The sample size in our study is relatively small. We were unable to include exactly the statistically required number of patients with CHD. This means that the current data are underpowered to detect effect sizes < 0.75 SD (statistical analysis section), and the test power and sensitivity were diminished, which we considered acceptable for this pilot study. Consequently, caution was needed in interpreting the results, which has limited the generalizability. However, this is the first randomized exercise training trial in infant CHD patients, and we feel that the data are available as primary guidance for child rehabilitation programs. According to power analysis and sample size (PASS) analysis, it is assumed that 80% of the patients in the rehabilitation group recovered better than those in the control group, and the statistical level is set at 0.05. Based on the preliminary experimental work, we defined the Alberta score, developmental quotient, and rHRR (heart rate recovery rate) as the main effects of this study. The mean and standard deviation of each indicator in both groups were calculated for the superiority test. Allowing for 10% attrition, we planned to recruit 88 participants in a future study.
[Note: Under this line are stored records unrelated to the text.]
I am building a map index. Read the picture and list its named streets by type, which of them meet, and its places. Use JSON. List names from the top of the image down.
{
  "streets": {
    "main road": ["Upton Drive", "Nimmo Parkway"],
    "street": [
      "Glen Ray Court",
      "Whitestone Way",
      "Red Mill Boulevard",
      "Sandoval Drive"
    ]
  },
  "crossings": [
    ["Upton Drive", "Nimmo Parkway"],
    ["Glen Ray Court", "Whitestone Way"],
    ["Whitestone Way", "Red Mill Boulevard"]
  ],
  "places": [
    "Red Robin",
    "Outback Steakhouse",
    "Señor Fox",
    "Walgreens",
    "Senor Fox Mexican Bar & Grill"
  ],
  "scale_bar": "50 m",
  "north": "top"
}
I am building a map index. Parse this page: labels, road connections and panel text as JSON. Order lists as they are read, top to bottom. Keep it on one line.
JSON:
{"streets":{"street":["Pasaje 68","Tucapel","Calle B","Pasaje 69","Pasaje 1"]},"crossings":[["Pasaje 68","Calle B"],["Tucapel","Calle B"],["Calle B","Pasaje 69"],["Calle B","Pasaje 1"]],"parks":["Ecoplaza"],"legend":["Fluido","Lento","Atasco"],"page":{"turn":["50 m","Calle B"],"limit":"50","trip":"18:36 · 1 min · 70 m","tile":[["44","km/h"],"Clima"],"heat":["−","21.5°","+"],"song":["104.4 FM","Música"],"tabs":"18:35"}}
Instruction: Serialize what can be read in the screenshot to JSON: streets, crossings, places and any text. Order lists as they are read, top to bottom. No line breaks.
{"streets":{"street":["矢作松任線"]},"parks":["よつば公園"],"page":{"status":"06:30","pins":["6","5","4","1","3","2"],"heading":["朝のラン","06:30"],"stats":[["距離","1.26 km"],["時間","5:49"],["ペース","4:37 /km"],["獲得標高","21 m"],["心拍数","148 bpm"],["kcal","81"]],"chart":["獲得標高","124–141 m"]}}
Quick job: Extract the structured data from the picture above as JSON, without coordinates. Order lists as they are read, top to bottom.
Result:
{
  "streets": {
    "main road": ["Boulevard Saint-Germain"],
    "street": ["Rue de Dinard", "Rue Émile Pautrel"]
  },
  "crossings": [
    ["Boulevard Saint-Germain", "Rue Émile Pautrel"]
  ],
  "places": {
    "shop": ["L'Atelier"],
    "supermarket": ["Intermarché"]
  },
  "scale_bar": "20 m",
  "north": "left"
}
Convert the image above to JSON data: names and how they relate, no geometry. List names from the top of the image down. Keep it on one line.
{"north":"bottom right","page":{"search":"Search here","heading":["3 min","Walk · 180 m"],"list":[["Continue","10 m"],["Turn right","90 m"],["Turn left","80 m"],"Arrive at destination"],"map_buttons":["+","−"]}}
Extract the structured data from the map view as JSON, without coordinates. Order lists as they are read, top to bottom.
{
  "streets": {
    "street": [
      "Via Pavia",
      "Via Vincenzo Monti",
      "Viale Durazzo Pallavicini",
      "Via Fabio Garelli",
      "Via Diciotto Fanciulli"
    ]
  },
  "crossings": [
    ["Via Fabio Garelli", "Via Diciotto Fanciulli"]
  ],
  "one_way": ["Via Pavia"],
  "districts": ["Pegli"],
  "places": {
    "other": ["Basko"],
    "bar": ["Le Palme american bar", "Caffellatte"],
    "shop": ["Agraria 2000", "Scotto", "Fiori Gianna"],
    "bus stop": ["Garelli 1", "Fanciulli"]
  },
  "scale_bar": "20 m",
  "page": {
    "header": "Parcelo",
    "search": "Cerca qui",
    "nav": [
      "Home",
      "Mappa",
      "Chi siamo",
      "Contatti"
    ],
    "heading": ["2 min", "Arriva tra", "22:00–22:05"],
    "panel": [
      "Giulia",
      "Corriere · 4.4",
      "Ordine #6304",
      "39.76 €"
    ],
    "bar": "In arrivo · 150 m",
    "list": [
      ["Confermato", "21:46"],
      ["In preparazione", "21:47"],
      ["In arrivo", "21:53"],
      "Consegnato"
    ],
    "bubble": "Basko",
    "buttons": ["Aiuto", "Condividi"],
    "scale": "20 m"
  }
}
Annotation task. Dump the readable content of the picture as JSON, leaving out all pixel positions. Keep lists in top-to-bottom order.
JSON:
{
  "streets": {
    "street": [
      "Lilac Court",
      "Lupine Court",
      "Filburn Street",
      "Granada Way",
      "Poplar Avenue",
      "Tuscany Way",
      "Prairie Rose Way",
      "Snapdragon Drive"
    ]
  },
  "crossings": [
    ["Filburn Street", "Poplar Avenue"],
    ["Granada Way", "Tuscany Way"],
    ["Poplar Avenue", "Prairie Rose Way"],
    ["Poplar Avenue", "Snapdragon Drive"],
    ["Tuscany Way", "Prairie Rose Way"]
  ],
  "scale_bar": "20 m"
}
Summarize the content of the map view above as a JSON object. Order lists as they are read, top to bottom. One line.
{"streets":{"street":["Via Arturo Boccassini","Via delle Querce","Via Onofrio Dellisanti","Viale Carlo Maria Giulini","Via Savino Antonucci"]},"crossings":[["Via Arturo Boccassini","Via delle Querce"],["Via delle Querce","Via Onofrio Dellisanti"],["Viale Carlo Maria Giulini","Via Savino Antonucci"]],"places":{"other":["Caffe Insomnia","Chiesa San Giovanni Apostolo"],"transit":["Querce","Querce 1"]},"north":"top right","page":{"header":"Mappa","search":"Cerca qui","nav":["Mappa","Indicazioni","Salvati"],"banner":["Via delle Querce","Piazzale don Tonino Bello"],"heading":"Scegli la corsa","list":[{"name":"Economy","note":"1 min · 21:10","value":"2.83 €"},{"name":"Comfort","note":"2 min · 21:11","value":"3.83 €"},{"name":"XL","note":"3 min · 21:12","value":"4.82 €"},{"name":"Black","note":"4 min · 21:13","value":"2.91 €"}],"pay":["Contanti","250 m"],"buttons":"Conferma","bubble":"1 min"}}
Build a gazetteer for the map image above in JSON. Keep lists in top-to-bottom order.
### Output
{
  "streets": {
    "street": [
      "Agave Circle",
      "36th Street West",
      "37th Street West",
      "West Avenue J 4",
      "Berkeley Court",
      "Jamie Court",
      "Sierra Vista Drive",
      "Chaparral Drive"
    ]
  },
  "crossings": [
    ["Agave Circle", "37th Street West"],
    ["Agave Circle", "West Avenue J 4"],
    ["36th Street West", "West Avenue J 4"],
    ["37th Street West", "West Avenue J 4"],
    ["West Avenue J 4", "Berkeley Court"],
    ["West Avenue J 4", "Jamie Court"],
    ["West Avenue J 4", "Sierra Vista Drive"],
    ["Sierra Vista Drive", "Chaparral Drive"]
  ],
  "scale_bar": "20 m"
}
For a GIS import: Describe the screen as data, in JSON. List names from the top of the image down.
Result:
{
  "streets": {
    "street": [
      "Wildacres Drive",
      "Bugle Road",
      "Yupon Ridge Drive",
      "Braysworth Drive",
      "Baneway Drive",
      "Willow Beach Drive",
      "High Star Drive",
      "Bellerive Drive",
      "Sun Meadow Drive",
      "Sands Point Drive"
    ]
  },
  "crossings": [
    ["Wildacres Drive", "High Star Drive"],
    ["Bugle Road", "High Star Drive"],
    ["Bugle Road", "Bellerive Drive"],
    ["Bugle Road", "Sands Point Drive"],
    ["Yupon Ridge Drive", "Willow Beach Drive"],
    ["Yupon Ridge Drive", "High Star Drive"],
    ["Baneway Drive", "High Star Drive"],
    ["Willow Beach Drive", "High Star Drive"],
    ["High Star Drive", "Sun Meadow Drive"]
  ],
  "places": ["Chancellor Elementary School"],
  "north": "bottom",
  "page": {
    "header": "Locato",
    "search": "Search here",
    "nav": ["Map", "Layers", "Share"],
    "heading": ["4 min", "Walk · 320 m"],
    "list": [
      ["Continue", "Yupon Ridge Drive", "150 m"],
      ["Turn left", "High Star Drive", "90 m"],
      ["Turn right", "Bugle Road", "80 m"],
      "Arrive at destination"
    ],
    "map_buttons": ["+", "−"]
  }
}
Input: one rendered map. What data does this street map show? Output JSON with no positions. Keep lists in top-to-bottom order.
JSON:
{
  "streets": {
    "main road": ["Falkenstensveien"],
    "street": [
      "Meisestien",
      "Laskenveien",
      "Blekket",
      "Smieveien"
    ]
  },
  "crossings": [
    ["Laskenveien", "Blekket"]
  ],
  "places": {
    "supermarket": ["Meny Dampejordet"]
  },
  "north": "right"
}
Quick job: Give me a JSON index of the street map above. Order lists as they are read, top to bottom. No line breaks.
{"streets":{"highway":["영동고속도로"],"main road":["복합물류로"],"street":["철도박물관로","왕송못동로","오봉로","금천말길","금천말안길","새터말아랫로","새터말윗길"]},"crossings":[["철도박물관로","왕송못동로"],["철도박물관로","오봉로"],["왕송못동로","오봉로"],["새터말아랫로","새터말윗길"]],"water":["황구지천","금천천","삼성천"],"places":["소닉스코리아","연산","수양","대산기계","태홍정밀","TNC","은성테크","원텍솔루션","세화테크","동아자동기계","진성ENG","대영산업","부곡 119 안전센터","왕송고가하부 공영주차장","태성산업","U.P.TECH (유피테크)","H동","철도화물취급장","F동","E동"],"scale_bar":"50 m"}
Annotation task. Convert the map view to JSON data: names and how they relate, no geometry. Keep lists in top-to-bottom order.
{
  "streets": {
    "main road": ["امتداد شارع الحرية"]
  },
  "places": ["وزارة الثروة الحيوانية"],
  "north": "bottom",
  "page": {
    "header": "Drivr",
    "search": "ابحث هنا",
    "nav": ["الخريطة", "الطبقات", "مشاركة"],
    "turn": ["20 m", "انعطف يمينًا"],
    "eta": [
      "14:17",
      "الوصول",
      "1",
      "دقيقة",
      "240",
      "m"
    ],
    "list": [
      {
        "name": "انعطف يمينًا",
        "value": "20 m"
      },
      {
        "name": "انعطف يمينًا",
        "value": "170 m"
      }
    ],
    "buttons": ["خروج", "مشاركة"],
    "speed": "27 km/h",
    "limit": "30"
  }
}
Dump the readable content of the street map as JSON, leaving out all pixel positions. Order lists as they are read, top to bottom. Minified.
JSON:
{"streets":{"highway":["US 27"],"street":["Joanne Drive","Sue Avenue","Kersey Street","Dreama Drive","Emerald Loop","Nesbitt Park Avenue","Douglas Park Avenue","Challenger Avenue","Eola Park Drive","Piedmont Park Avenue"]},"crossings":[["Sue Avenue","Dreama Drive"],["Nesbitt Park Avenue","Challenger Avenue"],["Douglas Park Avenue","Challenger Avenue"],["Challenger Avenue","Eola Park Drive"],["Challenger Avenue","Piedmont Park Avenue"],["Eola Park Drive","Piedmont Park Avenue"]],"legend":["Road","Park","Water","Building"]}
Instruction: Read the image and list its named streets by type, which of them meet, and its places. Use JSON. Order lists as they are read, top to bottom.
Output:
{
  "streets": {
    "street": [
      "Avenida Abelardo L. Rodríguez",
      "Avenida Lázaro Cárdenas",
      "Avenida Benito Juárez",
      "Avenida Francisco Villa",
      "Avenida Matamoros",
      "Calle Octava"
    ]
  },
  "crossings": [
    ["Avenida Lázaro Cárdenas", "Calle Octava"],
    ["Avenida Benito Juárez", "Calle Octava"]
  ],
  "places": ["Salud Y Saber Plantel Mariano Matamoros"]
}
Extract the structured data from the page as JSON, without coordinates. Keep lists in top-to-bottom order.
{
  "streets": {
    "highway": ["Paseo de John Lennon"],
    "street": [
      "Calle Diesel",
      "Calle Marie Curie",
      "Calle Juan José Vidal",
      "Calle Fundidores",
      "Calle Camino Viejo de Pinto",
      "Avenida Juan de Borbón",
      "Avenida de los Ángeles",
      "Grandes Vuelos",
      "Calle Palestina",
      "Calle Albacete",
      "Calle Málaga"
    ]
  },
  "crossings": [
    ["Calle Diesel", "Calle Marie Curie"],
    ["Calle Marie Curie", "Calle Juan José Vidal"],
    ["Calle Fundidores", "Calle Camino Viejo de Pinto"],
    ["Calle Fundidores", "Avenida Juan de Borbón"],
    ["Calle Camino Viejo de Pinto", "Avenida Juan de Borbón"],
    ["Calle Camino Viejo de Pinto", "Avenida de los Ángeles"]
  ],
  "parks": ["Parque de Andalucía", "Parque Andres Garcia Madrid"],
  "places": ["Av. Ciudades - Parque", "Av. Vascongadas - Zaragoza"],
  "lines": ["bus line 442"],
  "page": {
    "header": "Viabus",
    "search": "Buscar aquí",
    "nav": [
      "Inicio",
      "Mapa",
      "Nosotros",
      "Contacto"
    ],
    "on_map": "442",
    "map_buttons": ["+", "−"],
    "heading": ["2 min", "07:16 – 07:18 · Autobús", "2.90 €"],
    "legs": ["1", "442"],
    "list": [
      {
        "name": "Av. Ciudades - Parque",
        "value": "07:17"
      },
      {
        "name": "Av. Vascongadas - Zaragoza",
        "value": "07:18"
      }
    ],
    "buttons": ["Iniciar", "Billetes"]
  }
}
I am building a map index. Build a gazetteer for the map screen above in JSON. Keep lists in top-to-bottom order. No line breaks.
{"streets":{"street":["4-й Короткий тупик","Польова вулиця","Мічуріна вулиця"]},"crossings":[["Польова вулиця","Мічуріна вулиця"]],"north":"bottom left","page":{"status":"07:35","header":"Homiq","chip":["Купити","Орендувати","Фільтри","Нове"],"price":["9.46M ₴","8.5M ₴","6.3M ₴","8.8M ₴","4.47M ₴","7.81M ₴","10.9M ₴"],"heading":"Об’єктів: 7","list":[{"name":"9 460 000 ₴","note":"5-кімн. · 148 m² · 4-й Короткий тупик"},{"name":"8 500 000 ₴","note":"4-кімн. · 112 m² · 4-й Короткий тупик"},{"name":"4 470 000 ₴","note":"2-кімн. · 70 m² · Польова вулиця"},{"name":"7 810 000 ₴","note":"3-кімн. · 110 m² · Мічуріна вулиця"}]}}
In conclusion, this randomized controlled study provides preliminary data suggesting that LVEF and motor developmental level were elevated by 6-month home-based exercise training in infancy CHD patients. Moreover, home-based exercise can greatly help infants perform better in motor and intelligent development assessments, especially working on fine motor skills. Current research holds promise for the development of programs that are practical and scalable, and we sincerely hope to see their applications in most clinical sites soon.